In the validity and reliability study of the Emotional Appetite Questionnaire, the authors evaluated the relationship between eating attitudes and emotional appetite. They found that EAT-26 scores correlated with three of the four emotional appetite subgroups (respectively, r=-0.190, r=0.251, r=0.197)29. According to the results of the current study, the EMAQ-negative emotions, EMAQ-negative situations, and EMAQ-negative total score were higher in the disordered eating group. In another study, higher EAT-26 scores (a tendency towards disordered eating) were significantly associated with greater emotional eating39. Sadness, rage, frustration, anxiety, fear, and boredom are some negative emotions that have been investigated and linked to eating habits. Negative emotions may demotivate college students from choosing healthy foods and increase their likelihood of selecting unhealthy foods18. These findings are in line with the current study results. In general terms, it is known that emotions are very important in food selection, and negative moods such as stress, anxiety or psychiatric disorders are linked with obesity and alcohol abuse risk.
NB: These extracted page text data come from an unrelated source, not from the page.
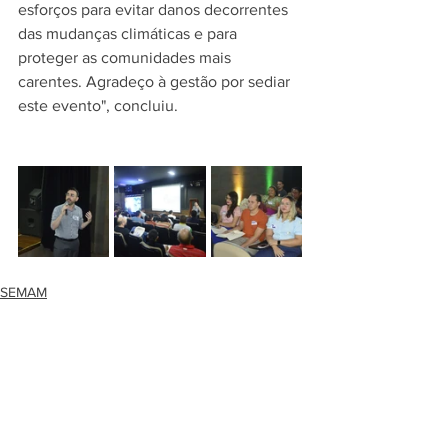
esforços para evitar danos decorrentes 
das mudanças climáticas e para 
proteger as comunidades mais 
carentes. Agradeço à gestão por sediar 
este evento", concluiu.
SEMAM
Ver tudo
Posts recentes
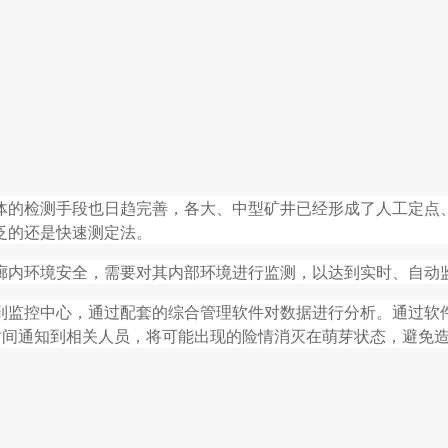
气体的检测手段也日趋完善，各大、中型矿井已经形成了人工定点
的还是快速测定法。
安全，需要对其内部环境进行监测，以达到实时、自动监测
到监控中心，通过配套的综合管理软件对数据进行分析。通过软
第一时间通知到相关人员，将可能出现的险情消灭在萌芽状态，避免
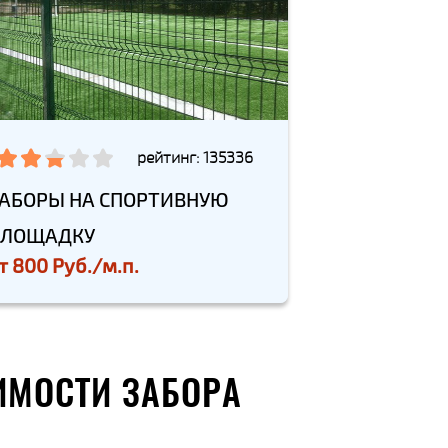
рейтинг: 135336
АБОРЫ НА СПОРТИВНУЮ
ПЛОЩАДКУ
т
800 Руб./м.п.
ИМОСТИ ЗАБОРА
Emotional eating is eating in response to negative emotions, which increases the risk of excessive consumption of palatable foods, which are not a component of MD, and energy intake40.
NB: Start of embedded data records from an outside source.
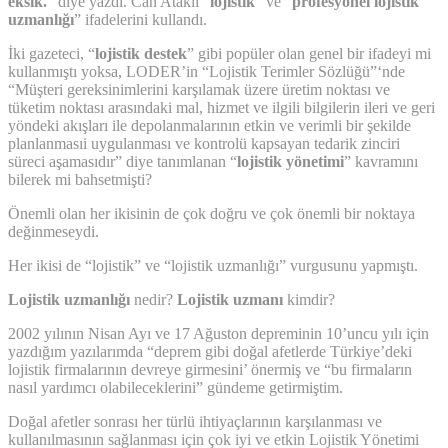
eksik.
” diye yazdı. Can Ataklı “
lojistik
” ve “
profesyonel lojistik
uzmanlığı
” ifadelerini kullandı.
İki gazeteci, “
lojistik destek
” gibi popüler olan genel bir ifadeyi mi
kullanmıştı yoksa, LODER’in “Lojistik Terimler Sözlüğü”‘nde
“Müşteri gereksinimlerini karşılamak üzere üretim noktası ve
tüketim noktası arasındaki mal, hizmet ve ilgili bilgilerin ileri ve geri
yöndeki akışları ile depolanmalarının etkin ve verimli bir şekilde
planlanmasıi uygulanması ve kontrolü kapsayan tedarik zinciri
süreci aşamasıdır” diye tanımlanan “
lojistik yönetimi
” kavramını
bilerek mi bahsetmişti?
Önemli olan her ikisinin de çok doğru ve çok önemli bir noktaya
değinmeseydi.
Her ikisi de “lojistik” ve “lojistik uzmanlığı” vurgusunu yapmıştı.
Lojistik uzmanlığı
nedir?
Lojistik uzmanı
kimdir?
2002 yılının Nisan Ayı ve 17 Ağuston depreminin 10’uncu yılı için
yazdığım yazılarımda “deprem gibi doğal afetlerde Türkiye’deki
lojistik firmalarının devreye girmesini’ önermiş ve “bu firmaların
nasıl yardımcı olabileceklerini” gündeme getirmiştim.
Doğal afetler sonrası her türlü ihtiyaçlarının karşılanması ve
kullanılmasının sağlanması için çok iyi ve etkin Lojistik Yönetimi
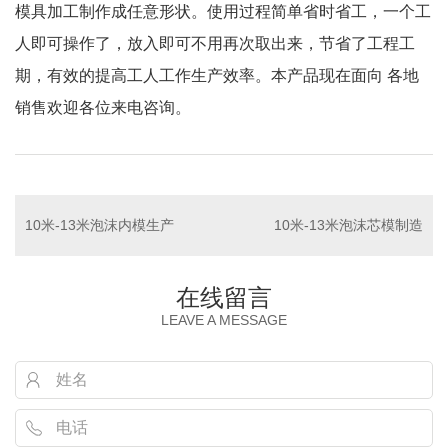
模具加工制作成任意形状。使用过程简单省时省工，一个工
人即可操作了，放入即可不用再次取出来，节省了工程工
期，有效的提高工人工作生产效率。本产品现在面向 各地
销售欢迎各位来电咨询。
10米-13米泡沫内模生产
10米-13米泡沫芯模制造
在线留言
LEAVE A MESSAGE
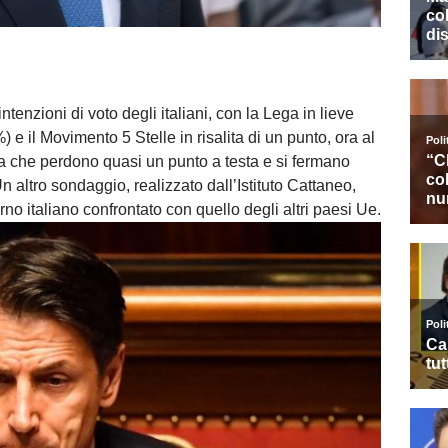
ntenzioni di voto degli italiani, con la Lega in lieve
e il Movimento 5 Stelle in risalita di un punto, ora al
ia che perdono quasi un punto a testa e si fermano
 altro sondaggio, realizzato dall’Istituto Cattaneo,
no italiano confrontato con quello degli altri paesi Ue.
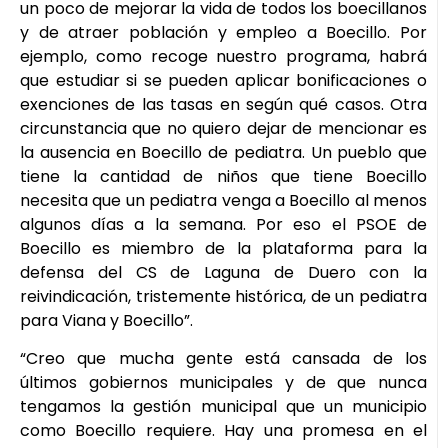
un poco de mejorar la vida de todos los boecillanos
y de atraer población y empleo a Boecillo. Por
ejemplo, como recoge nuestro programa, habrá
que estudiar si se pueden aplicar bonificaciones o
exenciones de las tasas en según qué casos. Otra
circunstancia que no quiero dejar de mencionar es
la ausencia en Boecillo de pediatra. Un pueblo que
tiene la cantidad de niños que tiene Boecillo
necesita que un pediatra venga a Boecillo al menos
algunos días a la semana. Por eso el PSOE de
Boecillo es miembro de la plataforma para la
defensa del CS de Laguna de Duero con la
reivindicación, tristemente histórica, de un pediatra
para Viana y Boecillo”.
“Creo que mucha gente está cansada de los
últimos gobiernos municipales y de que nunca
tengamos la gestión municipal que un municipio
como Boecillo requiere. Hay una promesa en el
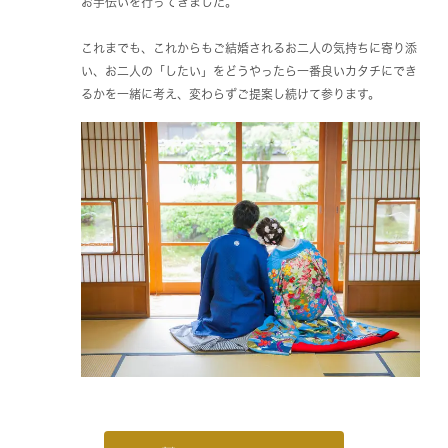
お手伝いを行ってきました。
これまでも、これからもご結婚されるお二人の気持ちに寄り添
い、お二人の「したい」をどうやったら一番良いカタチにでき
るかを一緒に考え、変わらずご提案し続けて参ります。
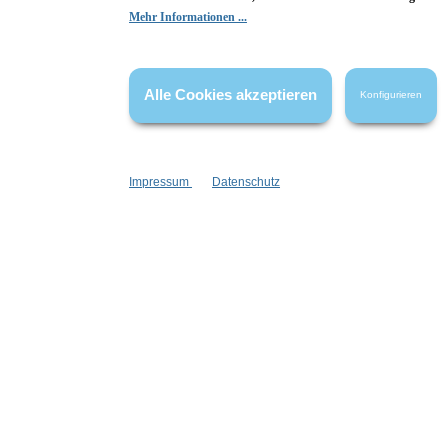
Hier Bewertung abgeben
Mehr Informationen ...
Die Bewertungen werden vor ihrer Veröffentlichung nicht auf ihre
Echtheit überprüft. Sie können daher auch von Verbrauchern stammen,
die die bewerteten Produkte tatsächlich gar nicht erworben/genutzt
Alle Cookies akzeptieren
Konfigurieren
haben.
Impressum
Datenschutz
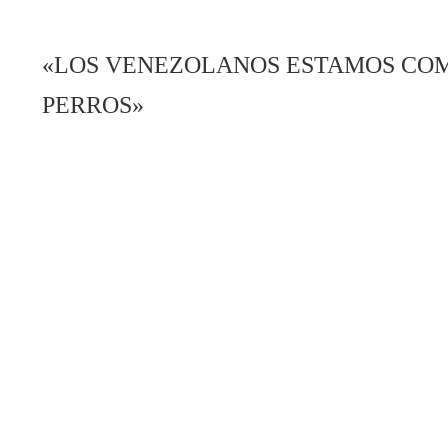
«LOS VENEZOLANOS ESTAMOS COM
PERROS»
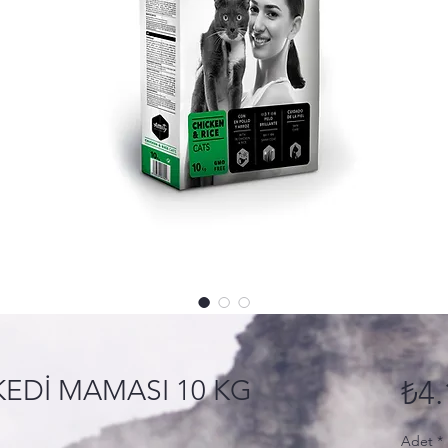
KEDİ MAMASI 10 KG
₺4.
Adet
*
This study has several strengths. Young women present a risk group for eating disorders. In this study, the evaluation of the nutritional status of individuals through the MAI, as well as their disordered eating behavior, provides important data for the evaluation of the nutritional habits of individuals with eating disorders. In addition, the inclusion of possible covariates in the study strengthens the statistical analysis. Finally, we selected the participants randomly to avoid bias. As a limitation, for food consumption, the 24-hour record method gives information about a limited period. Individuals do not follow their regular eating habits for this one day. For this reason, record food consumption over 3 days or add a food frequency questionnaire. Including more covariates that affect adherence to the MD and eating behavior would reduce the risk of confusion bias.
Conclusions
In this study, the participants’ adherence to the MD was low. Regarding our main research question, we no observed association between the MAI and impaired eating behavior. It should also be noted that the relationship between the MAI and eating disorders may be bidirectional, and adherence to the MAI may decrease after an individual develops an eating disorder. We predict that it would be beneficial to conduct a study with a similar design with a 3-day food consumption record or a food consumption frequency questionnaire to assess the two-way association. The other important results of this study are the higher percentage of dieting of those with disordered eating behavior, and the negative components of emotional appetite are one of the factors which explain the high EAT-26 scores. These results reveal the role of negative emotional states in impaired eating behavior and general health.